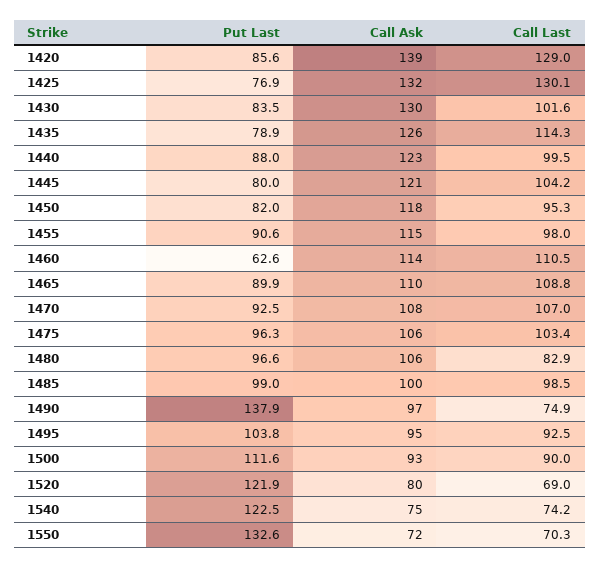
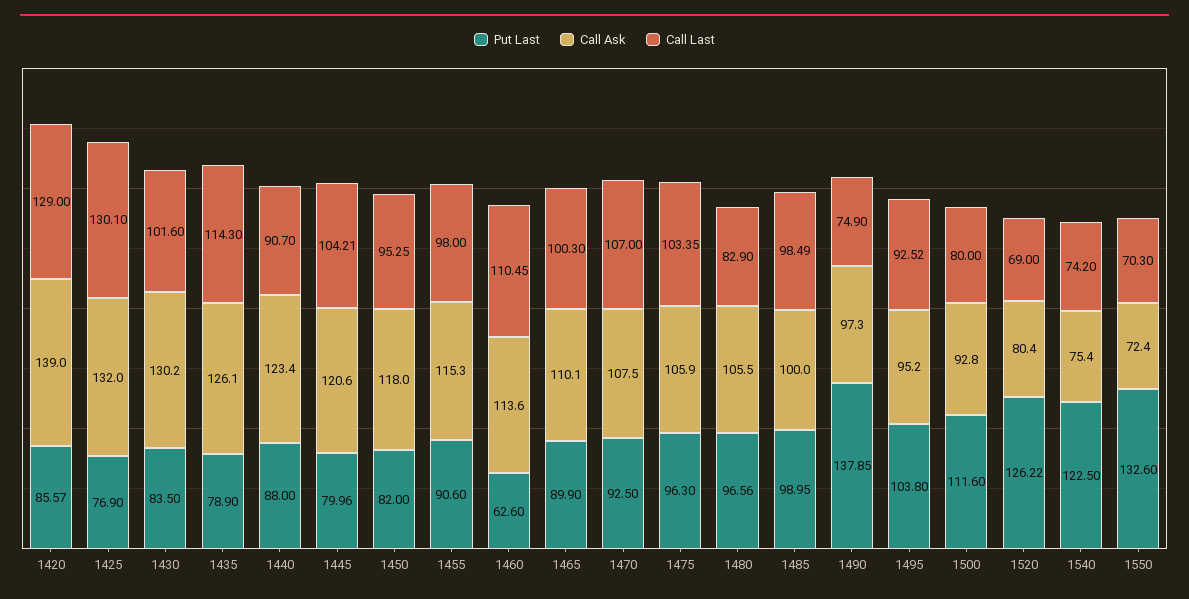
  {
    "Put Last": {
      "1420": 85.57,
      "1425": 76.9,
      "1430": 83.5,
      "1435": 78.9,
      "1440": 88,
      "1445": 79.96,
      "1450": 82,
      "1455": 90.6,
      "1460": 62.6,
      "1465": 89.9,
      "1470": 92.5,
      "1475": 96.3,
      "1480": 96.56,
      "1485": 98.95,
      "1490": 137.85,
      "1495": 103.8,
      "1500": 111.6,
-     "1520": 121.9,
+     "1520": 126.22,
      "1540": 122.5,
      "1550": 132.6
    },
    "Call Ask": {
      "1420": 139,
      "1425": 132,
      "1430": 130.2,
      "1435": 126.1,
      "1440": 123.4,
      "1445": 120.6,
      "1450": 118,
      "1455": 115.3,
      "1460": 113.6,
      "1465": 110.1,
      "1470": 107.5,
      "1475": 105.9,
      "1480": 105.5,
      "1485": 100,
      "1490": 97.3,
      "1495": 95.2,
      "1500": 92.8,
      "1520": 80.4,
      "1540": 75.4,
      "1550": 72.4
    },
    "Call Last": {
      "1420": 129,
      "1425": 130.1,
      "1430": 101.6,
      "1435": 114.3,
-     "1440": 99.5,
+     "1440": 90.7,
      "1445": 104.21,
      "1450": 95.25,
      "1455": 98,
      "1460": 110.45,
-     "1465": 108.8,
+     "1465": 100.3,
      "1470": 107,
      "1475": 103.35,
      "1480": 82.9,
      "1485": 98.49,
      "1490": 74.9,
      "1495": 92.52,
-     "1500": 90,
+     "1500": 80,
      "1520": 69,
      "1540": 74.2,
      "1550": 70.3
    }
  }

ACTIVITY -> When you copy the listing, keep every line exactly as it is but leave out all images.

FINAL ANSWER ->
  {
    "Put Last": {
      "1420": 85.57,
      "1425": 76.9,
      "1430": 83.5,
      "1435": 78.9,
      "1440": 88,
      "1445": 79.96,
      "1450": 82,
      "1455": 90.6,
      "1460": 62.6,
      "1465": 89.9,
      "1470": 92.5,
      "1475": 96.3,
      "1480": 96.56,
      "1485": 98.95,
      "1490": 137.85,
      "1495": 103.8,
      "1500": 111.6,
-     "1520": 121.9,
+     "1520": 126.22,
      "1540": 122.5,
      "1550": 132.6
    },
    "Call Ask": {
      "1420": 139,
      "1425": 132,
      "1430": 130.2,
      "1435": 126.1,
      "1440": 123.4,
      "1445": 120.6,
      "1450": 118,
      "1455": 115.3,
      "1460": 113.6,
      "1465": 110.1,
      "1470": 107.5,
      "1475": 105.9,
      "1480": 105.5,
      "1485": 100,
      "1490": 97.3,
      "1495": 95.2,
      "1500": 92.8,
      "1520": 80.4,
      "1540": 75.4,
      "1550": 72.4
    },
    "Call Last": {
      "1420": 129,
      "1425": 130.1,
      "1430": 101.6,
      "1435": 114.3,
-     "1440": 99.5,
+     "1440": 90.7,
      "1445": 104.21,
      "1450": 95.25,
      "1455": 98,
      "1460": 110.45,
-     "1465": 108.8,
+     "1465": 100.3,
      "1470": 107,
      "1475": 103.35,
      "1480": 82.9,
      "1485": 98.49,
      "1490": 74.9,
      "1495": 92.52,
-     "1500": 90,
+     "1500": 80,
      "1520": 69,
      "1540": 74.2,
      "1550": 70.3
    }
  }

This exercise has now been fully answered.